L’ Africain était surtout un homme attaché à la vie. Il protégeait la vie en plus de la transmettre à d’autres. Cela tient à une idée riche de la famille et du mariage. Nos ancêtres étaient féconds et n’avaient rien de plus précieux que leurs familles. Le lien de sang n’était donc pas fantaisiste comme on le voit aujourd’hui avec cette génération qui n’a pas le sens de l’inceste. Les parents couchent avec leurs progénitures, les oncles deviergent leurs nièces à défaut d’en abuser, les cousins vont avec leurs cousines sans aucun remords, les frères s’accouplent avec les épouses des autres au sein d’une même famille et il en nait des enfants dont les origines sont honteuses à défaut d’être indicibles.

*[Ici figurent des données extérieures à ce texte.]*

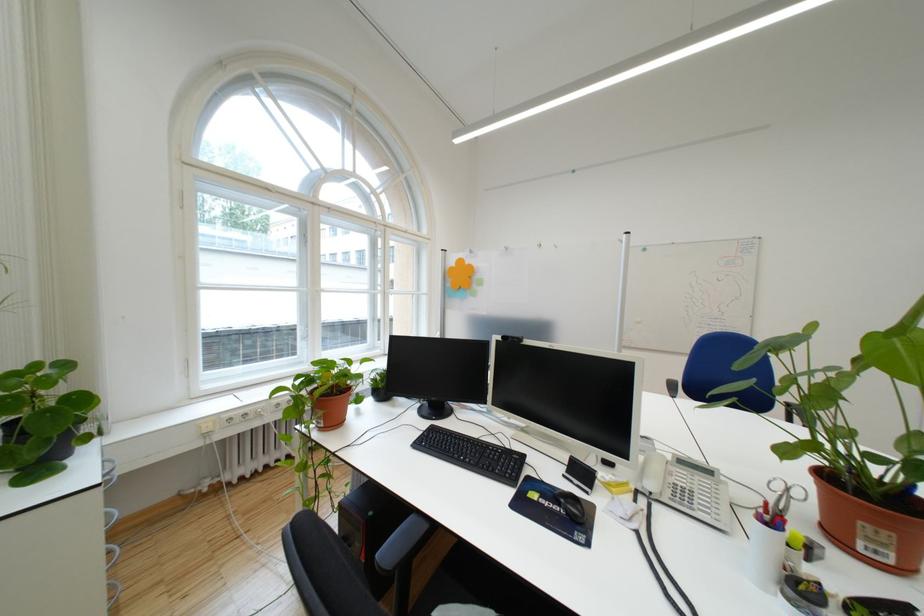
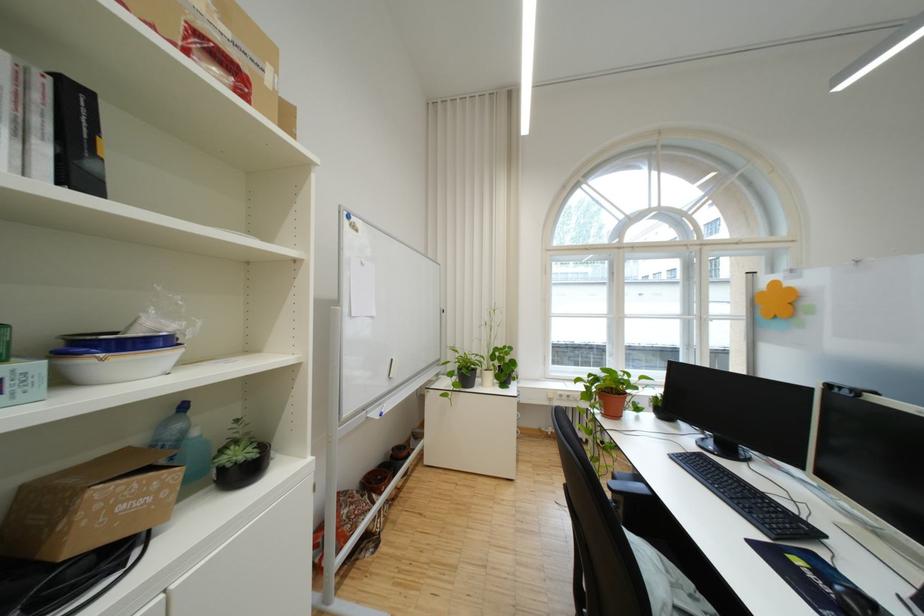
Locate, in the second image, the point that corresponds to (x=569, y=511) in the first image.

(841, 592)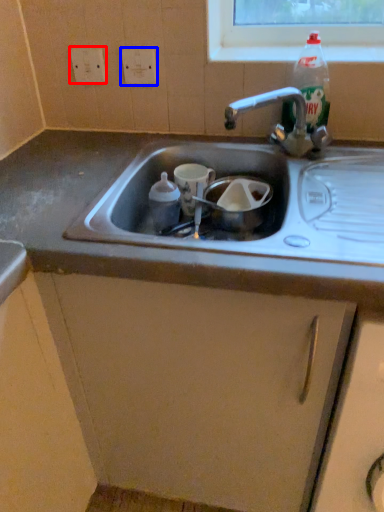
Question: Which of the following is the farthest to the observer, electric outlet (highlighted by a red box) or electric outlet (highlighted by a blue box)?

Choices:
 (A) electric outlet
 (B) electric outlet

Answer: (A)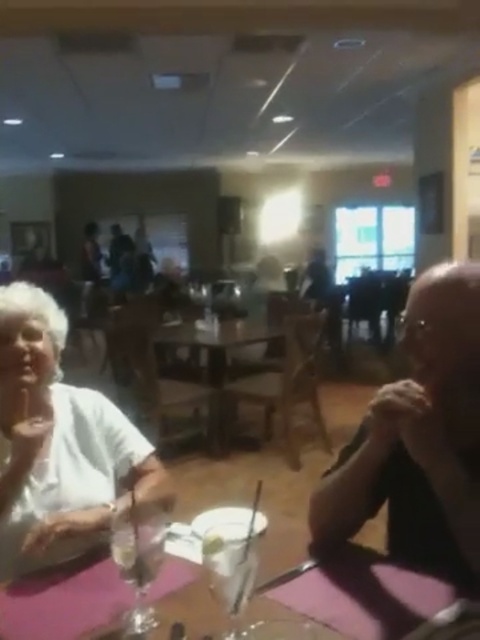
Question: Is pink matte table at center in front of white paper at center?

Choices:
 (A) no
 (B) yes

Answer: (B)

Question: Which of these objects is positioned closest to the pink matte table at center?

Choices:
 (A) white paper at center
 (B) white matte shirt at left
 (C) wooden table at center
 (D) smooth black shirt at right

Answer: (A)

Question: Which object is the closest to the pink matte table at center?

Choices:
 (A) white paper at center
 (B) smooth black shirt at right
 (C) wooden table at center
 (D) white matte shirt at left

Answer: (A)

Question: Can you confirm if pink matte table at center is thinner than wooden table at center?

Choices:
 (A) no
 (B) yes

Answer: (B)

Question: Which object is closer to the camera taking this photo?

Choices:
 (A) smooth black shirt at right
 (B) pink matte table at center

Answer: (B)

Question: Can you confirm if pink matte table at center is positioned to the right of wooden table at center?

Choices:
 (A) yes
 (B) no

Answer: (A)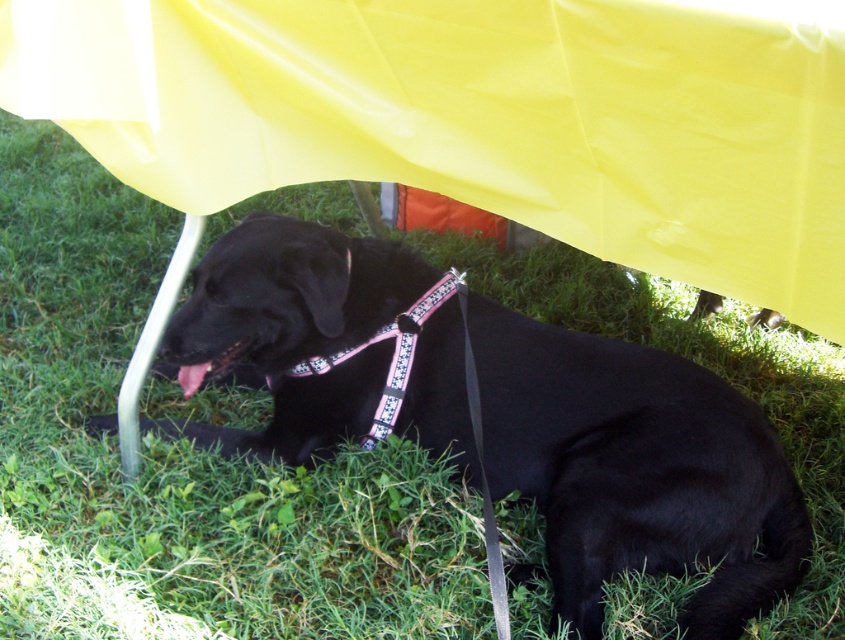
You are a dog owner who wants to ensure your black fabric dog at center is safe while under the yellow canopy. Since the pink fabric neckband at center is part of the harness, can you tell me if the dog might be able to move freely without the neckband getting tangled with the metal chair leg?

The black fabric dog at center is in front of the pink fabric neckband at center, so the neckband is closer to the metal chair leg. This means there is a higher chance of the pink fabric neckband at center getting tangled with the metal chair leg, so the dog might not move freely without supervision.

You are a dog owner who wants to ensure the pink fabric neckband at center is not too tight for the black fabric dog at center. Based on the scene, can you determine if the neckband is appropriately sized?

The black fabric dog at center might be wider than pink fabric neckband at center, so the neckband may be too small and not appropriately sized for the dog.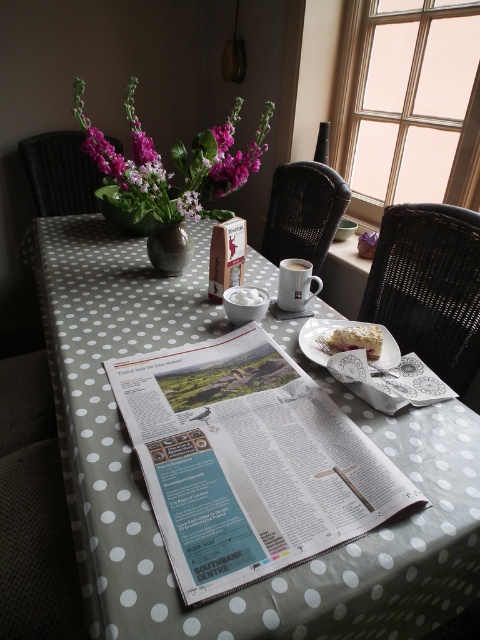
Question: Which point is closer to the camera taking this photo?

Choices:
 (A) (193, 218)
 (B) (283, 317)
 (C) (445, 481)
 (D) (342, 336)

Answer: (C)

Question: Can you confirm if purple matte flower at center is positioned to the right of white ceramic saucer at center?

Choices:
 (A) yes
 (B) no

Answer: (B)

Question: Does crumbly white cake at lower right lie behind white ceramic saucer at center?

Choices:
 (A) no
 (B) yes

Answer: (A)

Question: Which object is the closest to the matte gray vase at center?

Choices:
 (A) white fluffy sugar at center
 (B) black woven chair at right
 (C) white ceramic plate at center
 (D) white matte mug at center

Answer: (A)

Question: Is white printed newspaper at center smaller than wicker chair at left?

Choices:
 (A) yes
 (B) no

Answer: (B)

Question: Among these objects, which one is farthest from the camera?

Choices:
 (A) matte gray vase at center
 (B) purple matte flower at center
 (C) white ceramic plate at center
 (D) black woven chair at right

Answer: (A)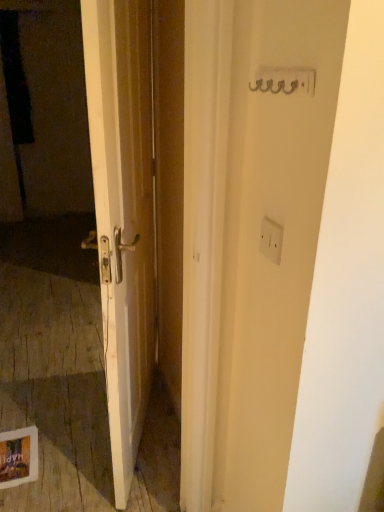
Question: Is transparent plastic screen door at left spatially inside white plastic electric outlet at upper right, or outside of it?

Choices:
 (A) inside
 (B) outside

Answer: (B)

Question: Is transparent plastic screen door at left to the left or to the right of white plastic electric outlet at upper right in the image?

Choices:
 (A) left
 (B) right

Answer: (A)

Question: From the image's perspective, is transparent plastic screen door at left positioned above or below white plastic electric outlet at upper right?

Choices:
 (A) below
 (B) above

Answer: (B)

Question: In terms of size, does white plastic electric outlet at upper right appear bigger or smaller than transparent plastic screen door at left?

Choices:
 (A) small
 (B) big

Answer: (A)

Question: Is white plastic electric outlet at upper right wider or thinner than transparent plastic screen door at left?

Choices:
 (A) thin
 (B) wide

Answer: (A)

Question: Is white plastic electric outlet at upper right spatially inside transparent plastic screen door at left, or outside of it?

Choices:
 (A) inside
 (B) outside

Answer: (B)

Question: From the image's perspective, is white plastic electric outlet at upper right located above or below transparent plastic screen door at left?

Choices:
 (A) above
 (B) below

Answer: (B)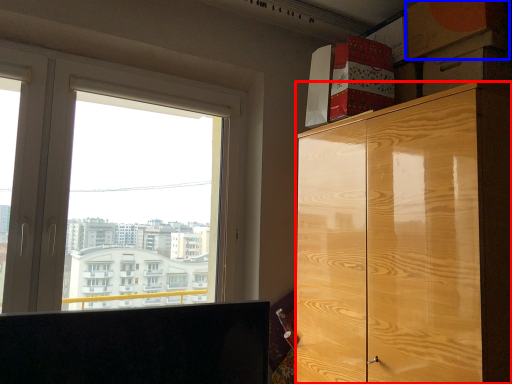
Question: Which object is closer to the camera taking this photo, cabinetry (highlighted by a red box) or cardboard box (highlighted by a blue box)?

Choices:
 (A) cabinetry
 (B) cardboard box

Answer: (A)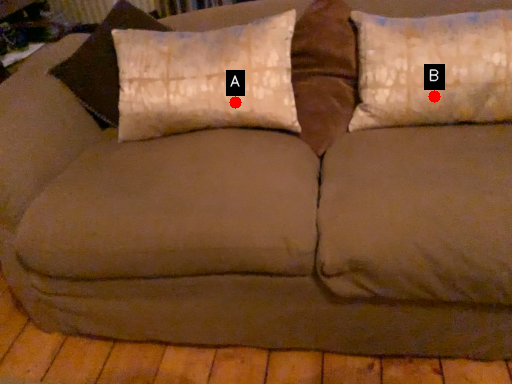
Question: Two points are circled on the image, labeled by A and B beside each circle. Which point is closer to the camera taking this photo?

Choices:
 (A) A is closer
 (B) B is closer

Answer: (B)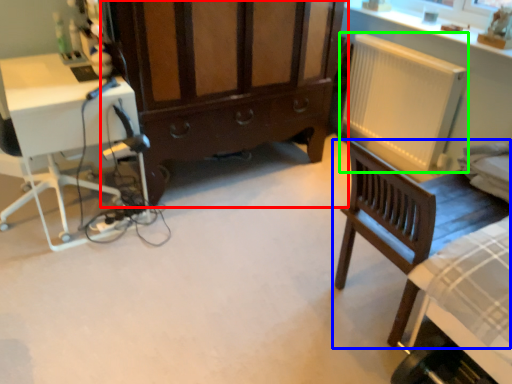
Question: Based on their relative distances, which object is farther from cabinetry (highlighted by a red box)? Choose from chair (highlighted by a blue box) and radiator (highlighted by a green box).

Choices:
 (A) chair
 (B) radiator

Answer: (A)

C’est aussi par souci pour la vie que nos aïeux étaient attachés aux relations hétérosexuelles. Or, notre époque est en train de faire de la sexualité un des vices les plus criards en tolérant des unions sans aucune aspiration à la procréation.

En fait, si l’idée est d’initier les enfants à la culture Camerounaise, notre souhait est que les organisateurs ne réduisent plus notre culture au ludique et au spectacle. Il y a une spiritualité africaine à véhiculer . Il existe un humanisme africain à promouvoir aujourd’hui. On doit savoir qu’il a existé chez nous des sciences efficaces, au rang desquelles notre médecine traditionnelle, qui sont à exhumer et à faire valoriser. Mgr Samuel Kleda à ce niveau en est une des plus grandes bibliothèques du moment puisqu’il guérit de la pandémie du coronavirus avec des traitements écologiques dont l’efficacité est ultra-rapide.

Abbé Jean Armel Bissi, prêtre, enseignant de philosophie, diplômé de la 59e promotion de l’Ecole Normale Supérieure de Yaoundé, licencié en droit privé et en droit public, master en philosophie (éthique et philosophie politique).